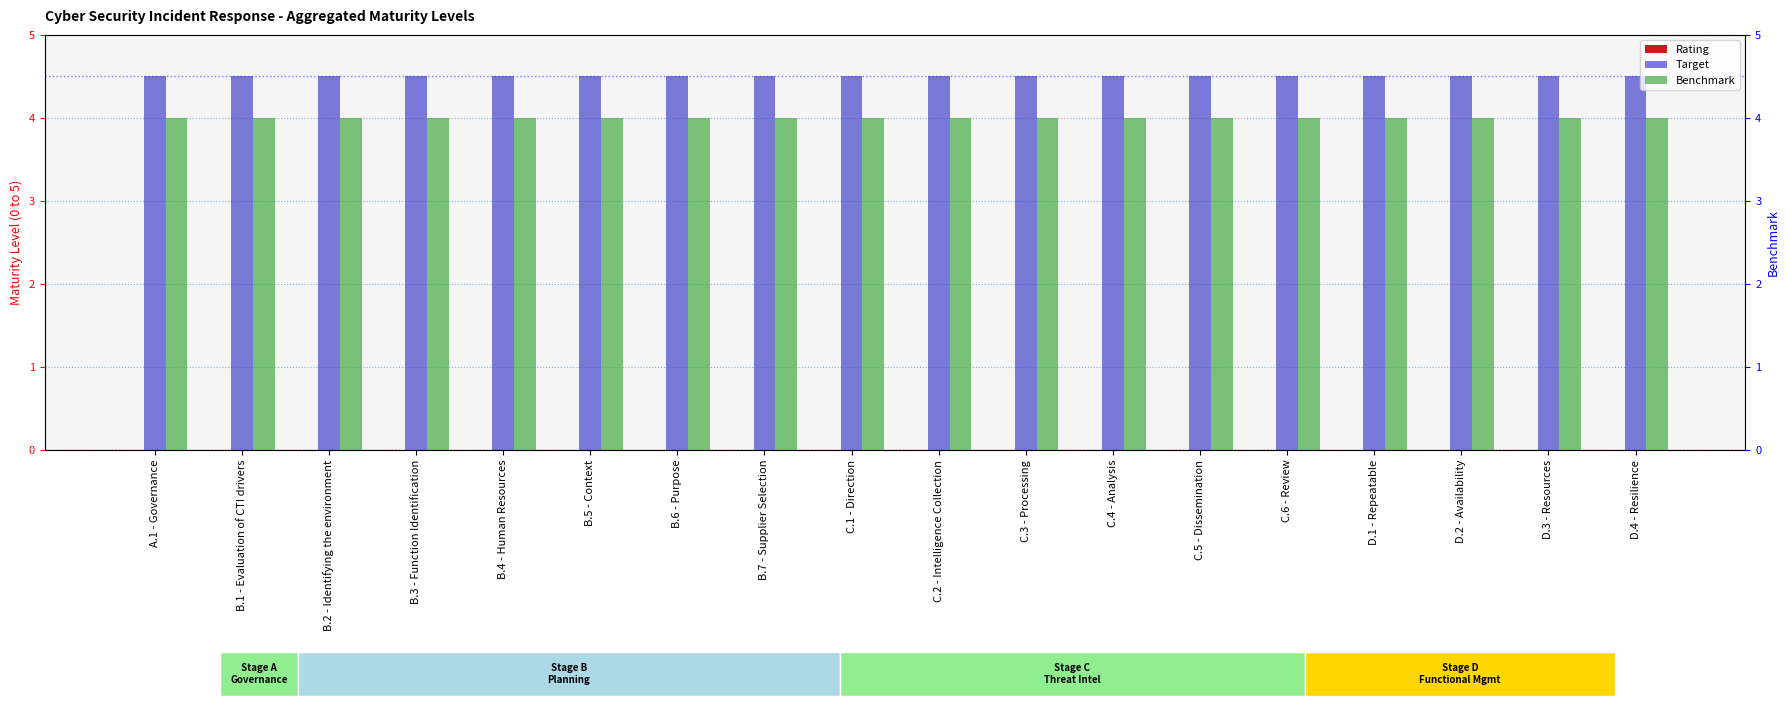

Are the bars grouped side by side (vs. stacked)?

Yes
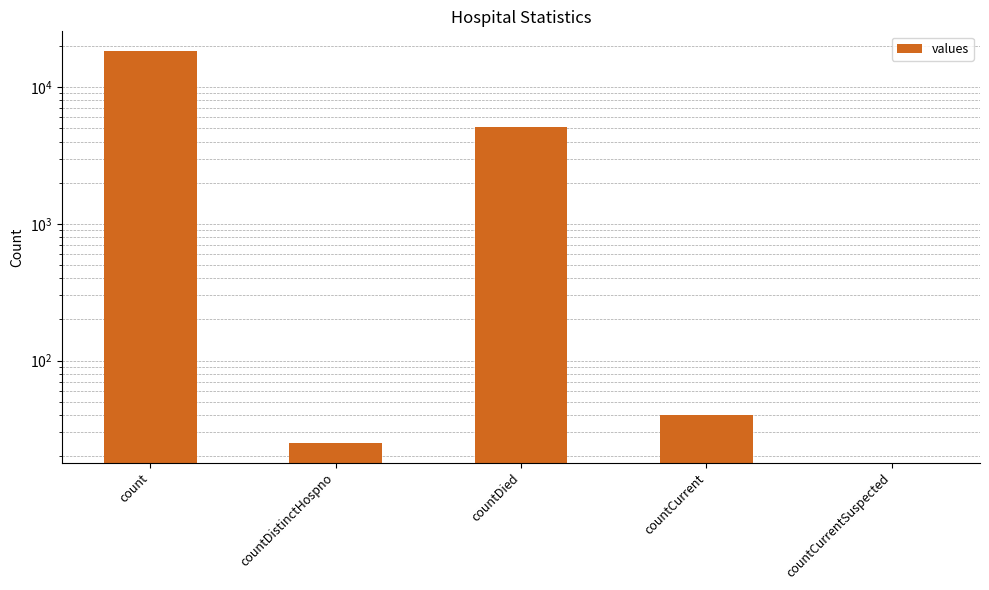

Which has a higher value, countCurrentSuspected or countCurrent?

countCurrent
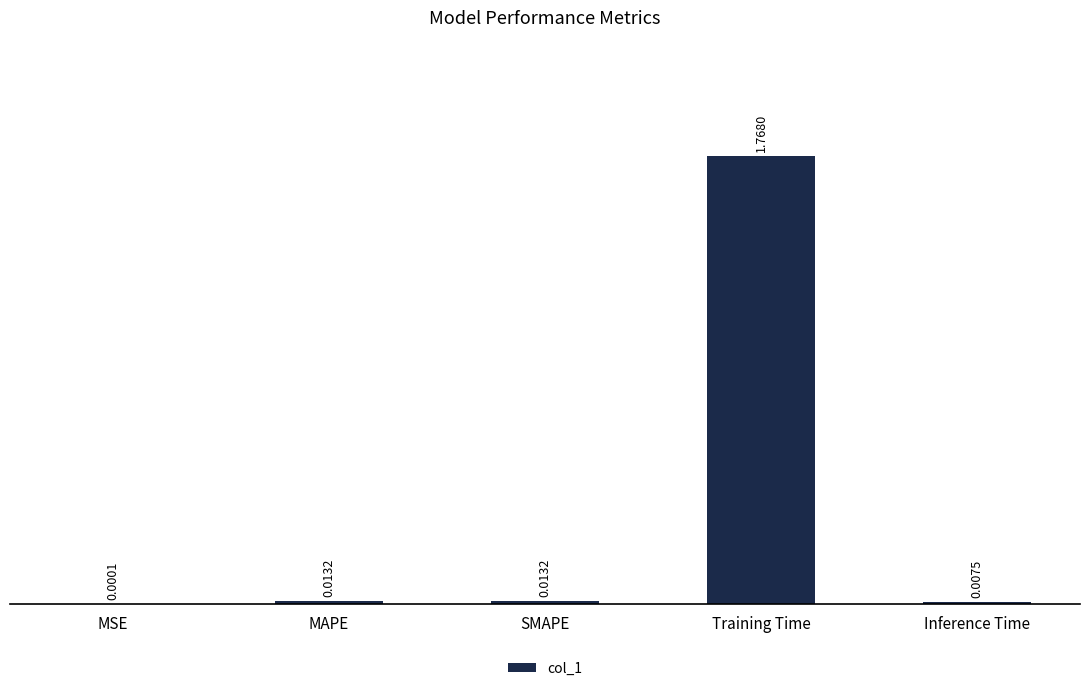

At which category does the chart reach its peak across all series?

Training Time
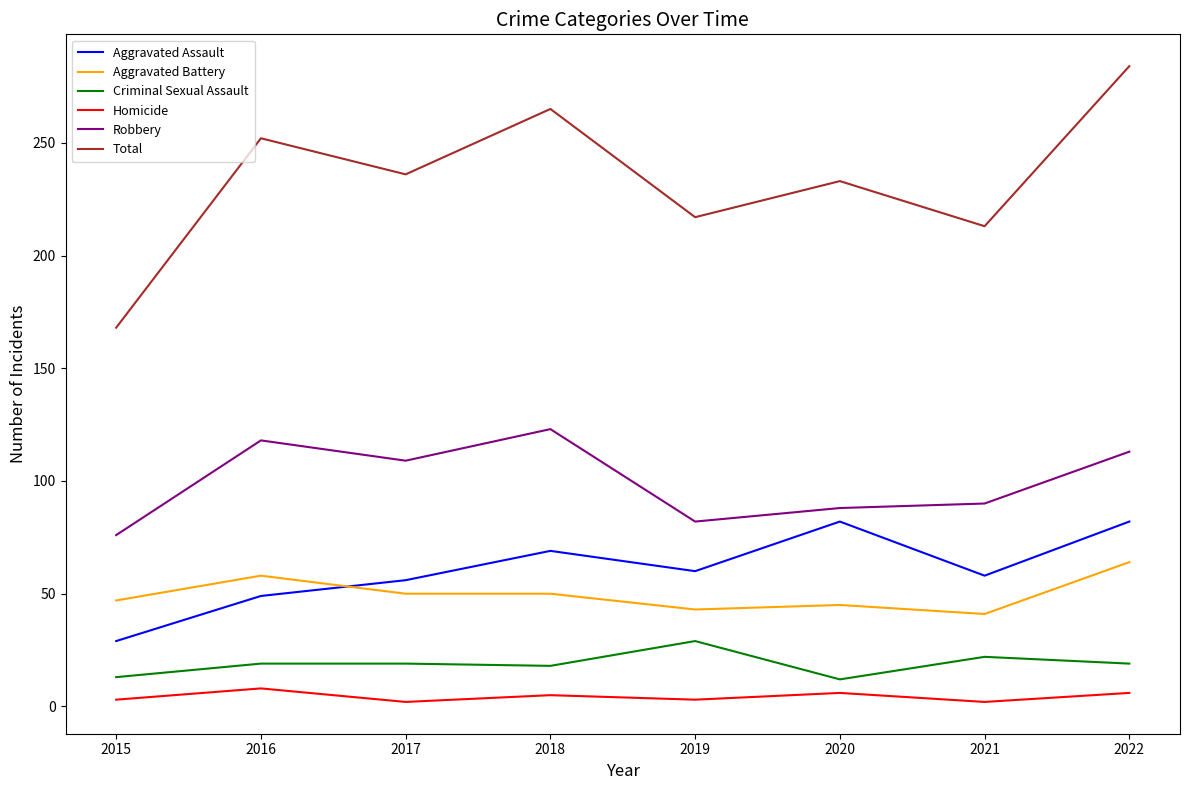

How many lines are shown in the chart?

6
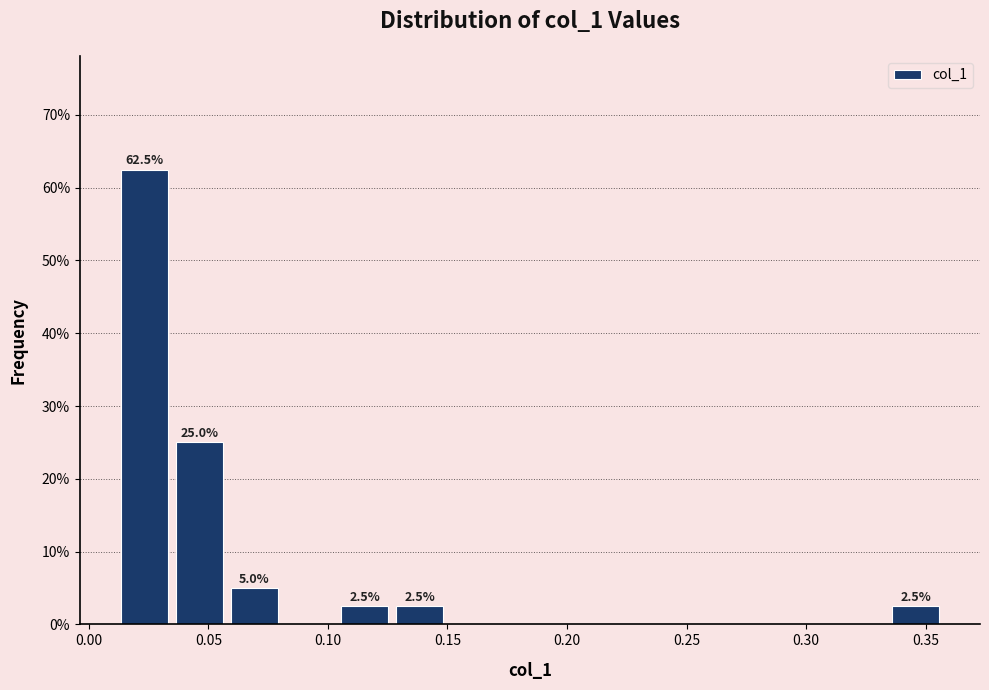

Which range on the x-axis has the tallest bar?

0.010 to 0.035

Task prompt: Copy out the text of every record above word for word, leaving out the pictures.

Solution:
Are the bars grouped side by side (vs. stacked)?

Yes

Which has a higher value, countCurrentSuspected or countCurrent?

countCurrent

At which category does the chart reach its peak across all series?

Training Time

How many lines are shown in the chart?

6

Which range on the x-axis has the tallest bar?

0.010 to 0.035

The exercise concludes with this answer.